When: Friday October 13, 12:30 lunch 12:45 talk
Where: Keller 2-204C
Speaker: Kwangsung Oh
Title: Data Placement in a Multiple Cloud Environment
Today, people’s everyday life is getting tightly coupled with Internet services (Internet applications). As of 2017, for example, 100 million people enjoy watching Netflix to spend their free time, 150 million people find places to stay while they are traveling through AirBnB, and 40 million people rely on Uber to find a car to move around. Many of these Internet applications are interactive and their users are geographically distributed on the globe. Providing low user-perceived latency and higher service (and data) availability is a mission critical goal for them because failure in doing so can significantly affect their revenue. To achieve that goal, many applications store (replicate) users' data in multiple geo-distributed data centers of public cloud providers such as Amazon, Microsoft, and Google to make data close to users.
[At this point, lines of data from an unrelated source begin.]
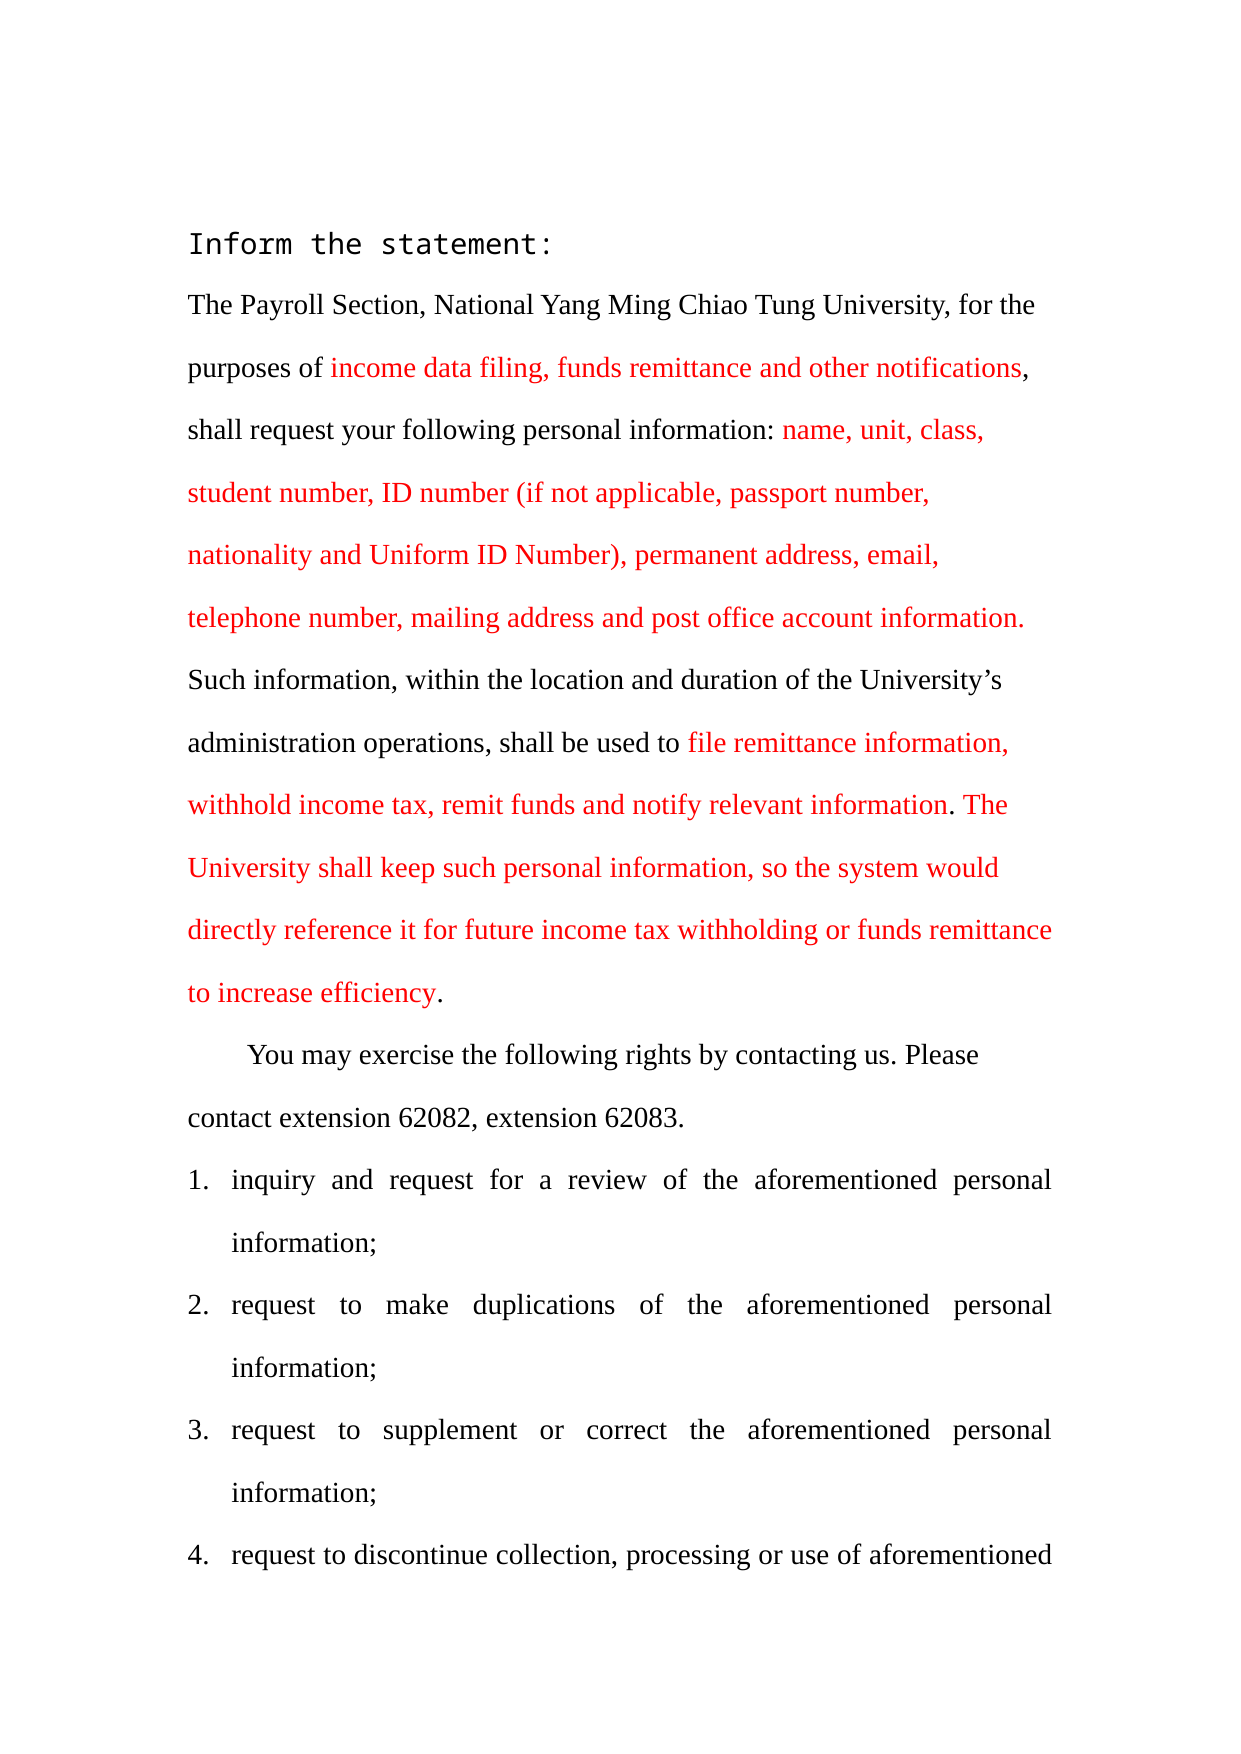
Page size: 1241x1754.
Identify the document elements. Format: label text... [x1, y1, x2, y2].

list request to discontinue collection, processing or use of aforementioned [187, 1512, 1053, 1575]
list inquiry and request for a review of the aforementioned personal information; [187, 1137, 1053, 1262]
list request to supplement or correct the aforementioned personal information; [187, 1387, 1053, 1512]
list request to make duplications of the aforementioned personal information; [187, 1262, 1053, 1387]
text You may exercise the following rights by contacting us. Please contact extension 62082, extension 62083. [187, 1012, 1053, 1137]
text The Payroll Section, National Yang Ming Chiao Tung University, for the purposes of income data filing, funds remittance and other notifications, shall request your following personal information: name, unit, class, student number, ID number (if not applicable, passport number, nationality and Uniform ID Number), permanent address, email, telephone number, mailing address and post office account information. Such information, within the location and duration of the University’s administration operations, shall be used to file remittance information, withhold income tax, remit funds and notify relevant information. The University shall keep such personal information, so the system would directly reference it for future income tax withholding or funds remittance to increase efficiency. [187, 262, 1053, 1012]
text Inform the statement: [187, 221, 1053, 262]
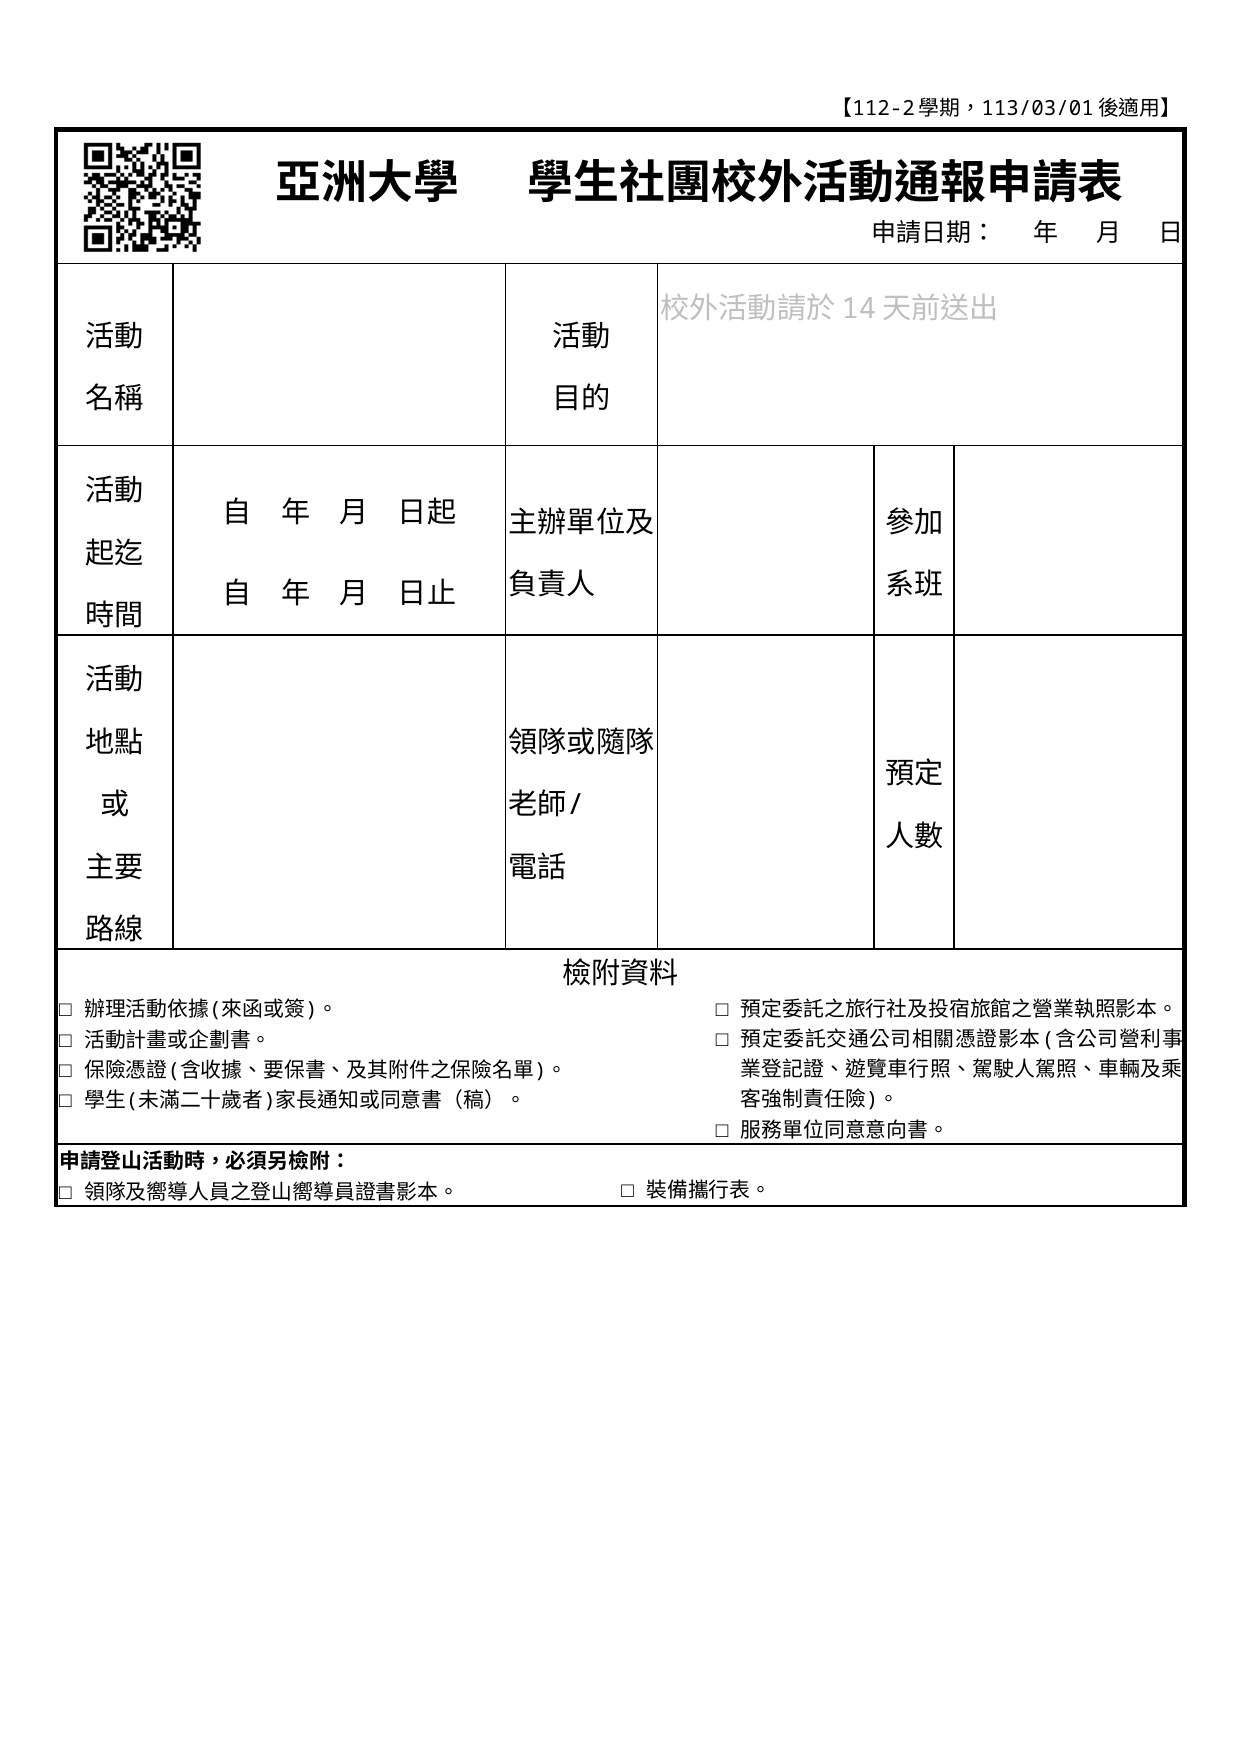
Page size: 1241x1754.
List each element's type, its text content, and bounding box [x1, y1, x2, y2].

table_cell 檢附資料 [58, 950, 1182, 992]
table_cell 活動 名稱 [58, 264, 172, 445]
table_header 亞洲大學 學生社團校外活動通報申請表 申請日期： 年 月 日 [231, 132, 1182, 262]
table_cell 辦理活動依據(來函或簽)。 活動計畫或企劃書。 保險憑證(含收據、要保書、及其附件之保險名單)。 學生(未滿二十歲者)家長通知或同意書（稿）。 [58, 992, 714, 1143]
table_cell 裝備攜行表。 [620, 1145, 1182, 1205]
table_cell 自 年 月 日起 自 年 月 日止 [174, 446, 505, 634]
table_cell [955, 446, 1182, 634]
table_cell 申請登山活動時，必須另檢附： 領隊及嚮導人員之登山嚮導員證書影本。 [58, 1145, 620, 1205]
table_cell [174, 264, 505, 445]
table_cell 預定 人數 [875, 636, 953, 948]
text 【112-2學期，113/03/01後適用】 [59, 64, 1181, 127]
table_cell [955, 636, 1182, 948]
table_cell 主辦單位及負責人 [506, 446, 657, 634]
table_cell [658, 636, 873, 948]
table_cell 活動 起迄 時間 [58, 446, 172, 634]
table_cell 參加 系班 [875, 446, 953, 634]
table_cell [174, 636, 505, 948]
table_cell 領隊或隨隊老師/ 電話 [506, 636, 657, 948]
table_cell 校外活動請於14天前送出 [658, 264, 1182, 445]
table_cell 活動 目的 [506, 264, 657, 445]
table_cell [658, 446, 873, 634]
table_cell 預定委託之旅行社及投宿旅館之營業執照影本。 預定委託交通公司相關憑證影本(含公司營利事業登記證、遊覽車行照、駕駛人駕照、車輛及乘客強制責任險)。 服務單位同意意向書。 [715, 992, 1182, 1143]
table_header [58, 132, 231, 262]
table_cell 活動 地點 或 主要 路線 [58, 636, 172, 948]
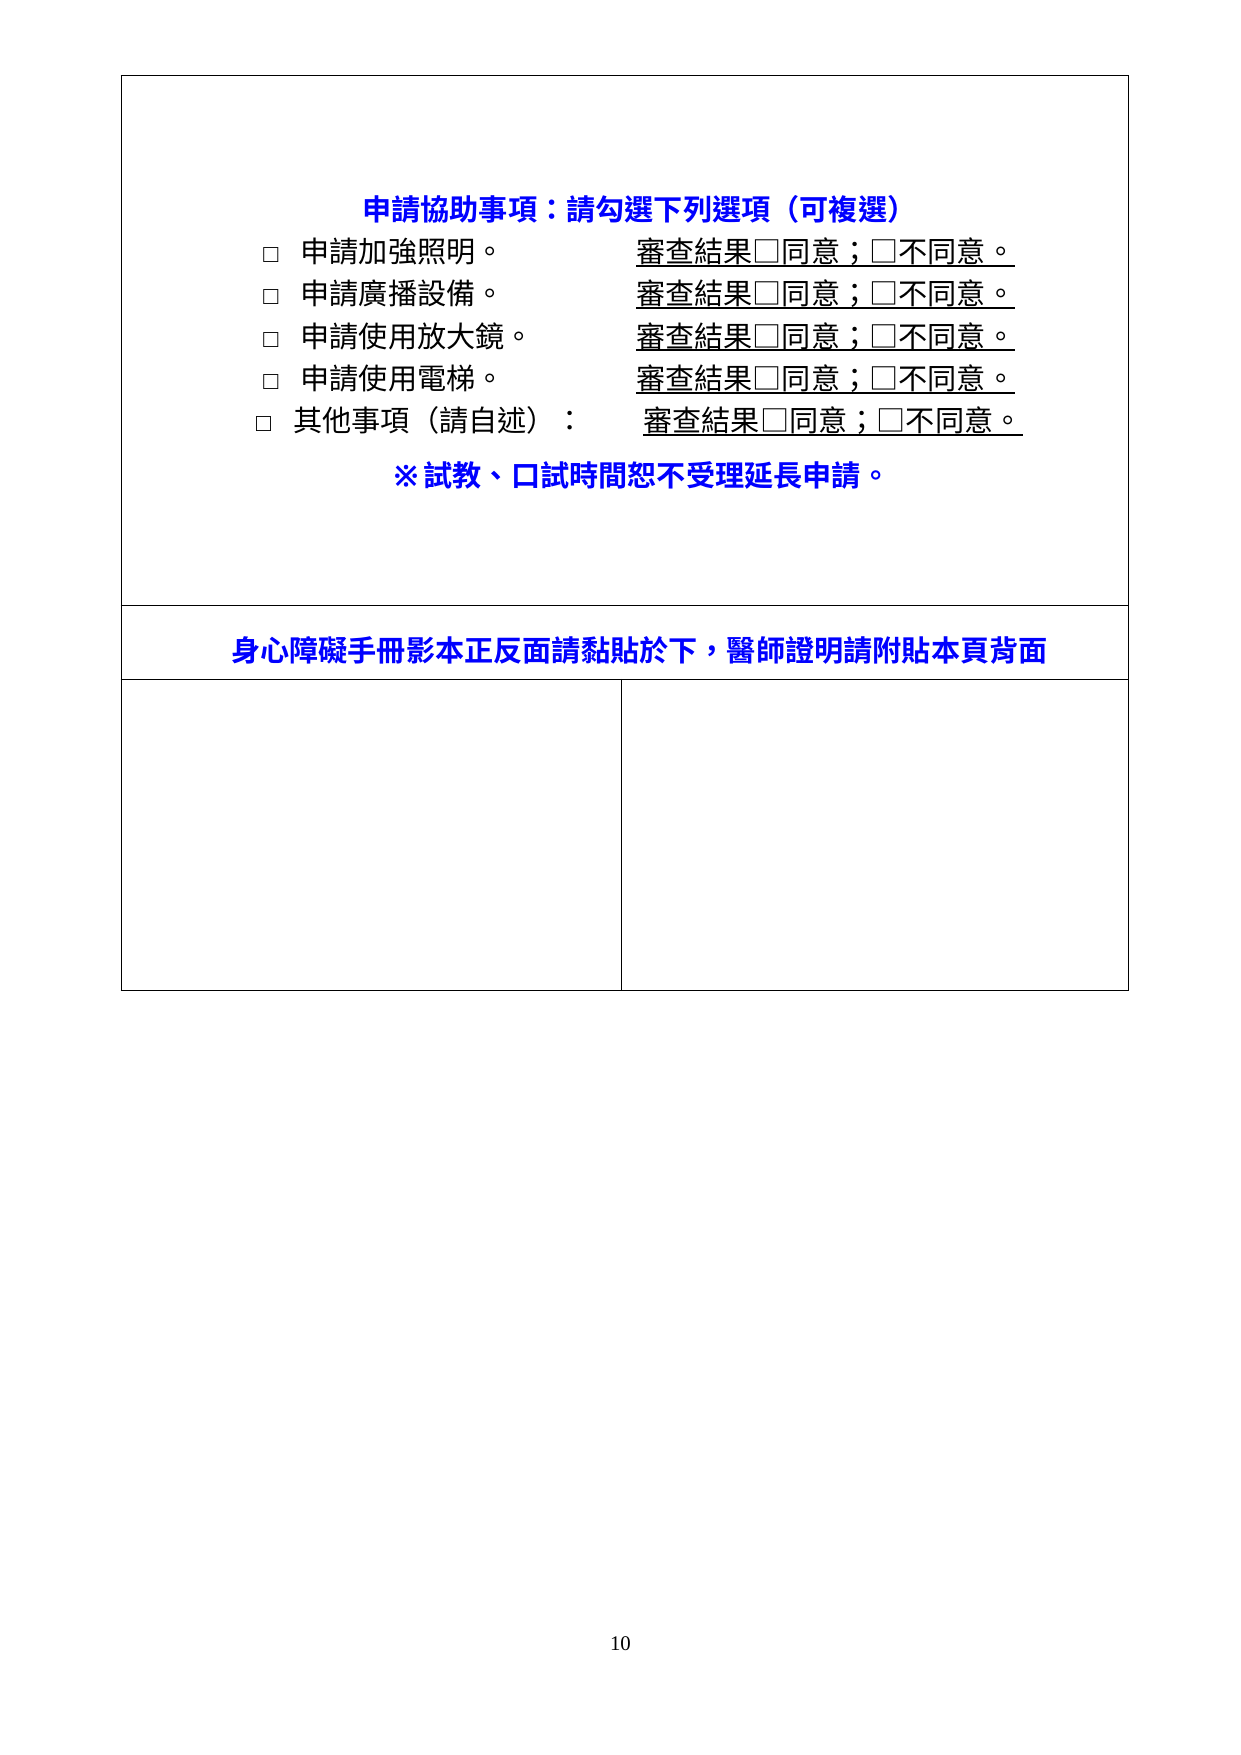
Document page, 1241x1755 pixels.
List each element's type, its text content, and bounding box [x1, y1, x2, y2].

table_cell [622, 680, 1128, 990]
table_cell 身心障礙手冊影本正反面請黏貼於下，醫師證明請附貼本頁背面 [122, 606, 1128, 679]
table_cell [122, 680, 621, 990]
table_cell 申請協助事項：請勾選下列選項（可複選） 申請加強照明。 審查結果□同意；□不同意。 申請廣播設備。 審查結果□同意；□不同意。 申請使用放大鏡。 審查結果□同意；□不同意。 申請使用電梯。 審查結果□同意；□不同意。 其他事項（請自述）： 審查結果□同意；□不同意。 ※試教、口試時間恕不受理延長申請。 [122, 76, 1128, 605]
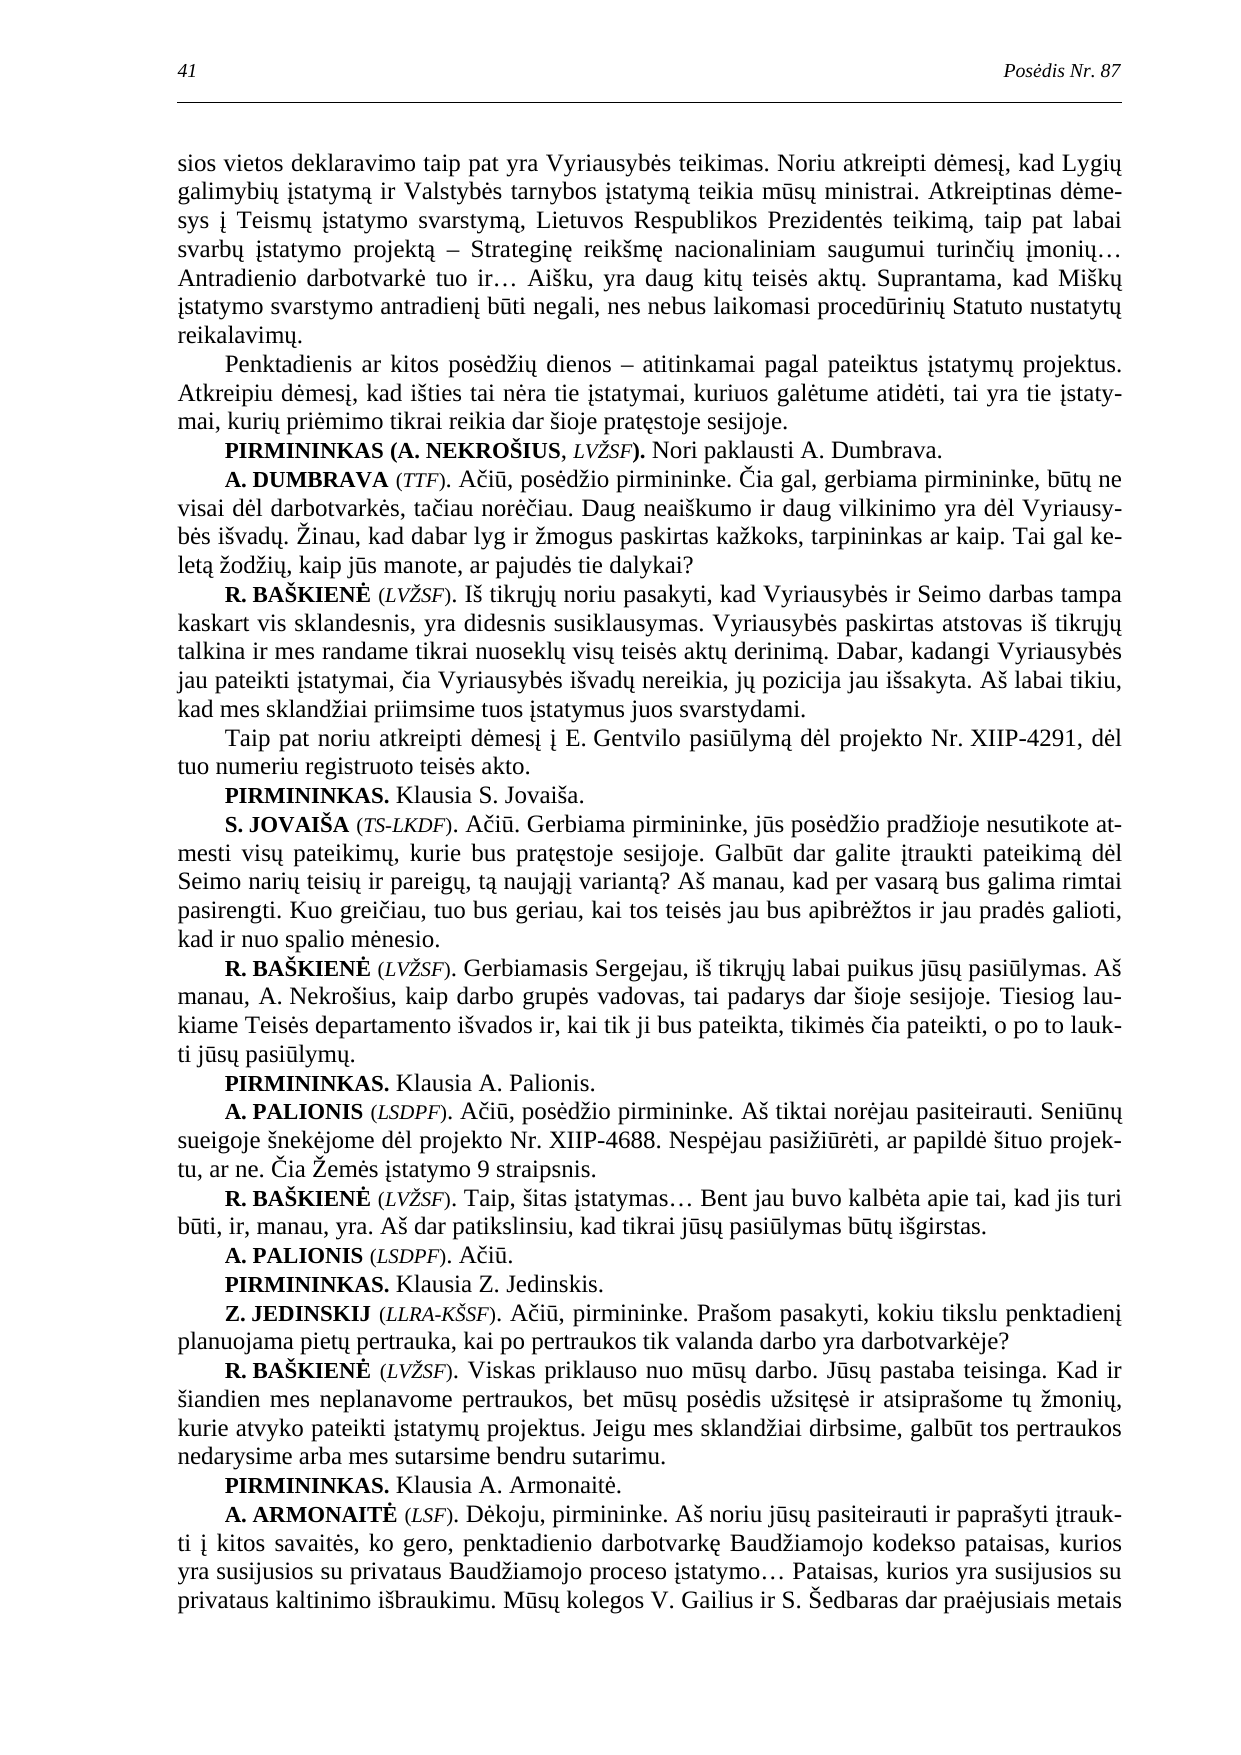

Cloud providers typically offer many storage services with different characteristics e.g., performance, durability, and cost. Thus, applications can have numerous storage choices both in terms of the storage services and the locations of data centers based on needs. Exploiting such diverse storage options, however, bring significant complexities to applications because each option has different interfaces, data models, pricing policies and geographical locations. These various storage options allow applications to trade off among metrics e.g., performance, availability, monetary cost and so on. To maximize the benefits of these storage options, applications must answer the question on "where are the best storage options (which storage services and which data centers) for storing data?". Answering this question, however, is challenging because the answer may be different for each application based on applications' goals e.g., SLA, consistency model, degree of fault tolerance and so on. Adding to the challenges, dynamics from cloud environment e.g., network outage, and applications e.g., users' access pattern, make it further complicated for applications to answer the question. In this talk, I will present answers to these questions-how to exploit diverse storage options easily, where to store, and how to handle dynamics-by building two systems: a policy-driven geo-distributed cloud storage system called Wiera; and an automated multi-tiered geo-distributed data placement system called TripS, to address those challenges.